═════ Input ═════
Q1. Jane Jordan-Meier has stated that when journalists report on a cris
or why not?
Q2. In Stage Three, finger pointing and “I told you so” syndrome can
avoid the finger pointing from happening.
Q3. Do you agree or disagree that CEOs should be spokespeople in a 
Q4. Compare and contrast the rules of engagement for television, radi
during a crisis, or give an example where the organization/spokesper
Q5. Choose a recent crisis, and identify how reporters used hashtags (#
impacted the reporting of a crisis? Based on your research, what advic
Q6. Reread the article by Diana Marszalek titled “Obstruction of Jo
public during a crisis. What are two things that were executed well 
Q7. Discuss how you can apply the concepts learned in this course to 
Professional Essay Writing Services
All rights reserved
═════
Your assignment
Show all lines from the data that contain "finger".

Written solution
Q2. In Stage Three, finger pointing and “I told you so” syndrome can
avoid the finger pointing from happening.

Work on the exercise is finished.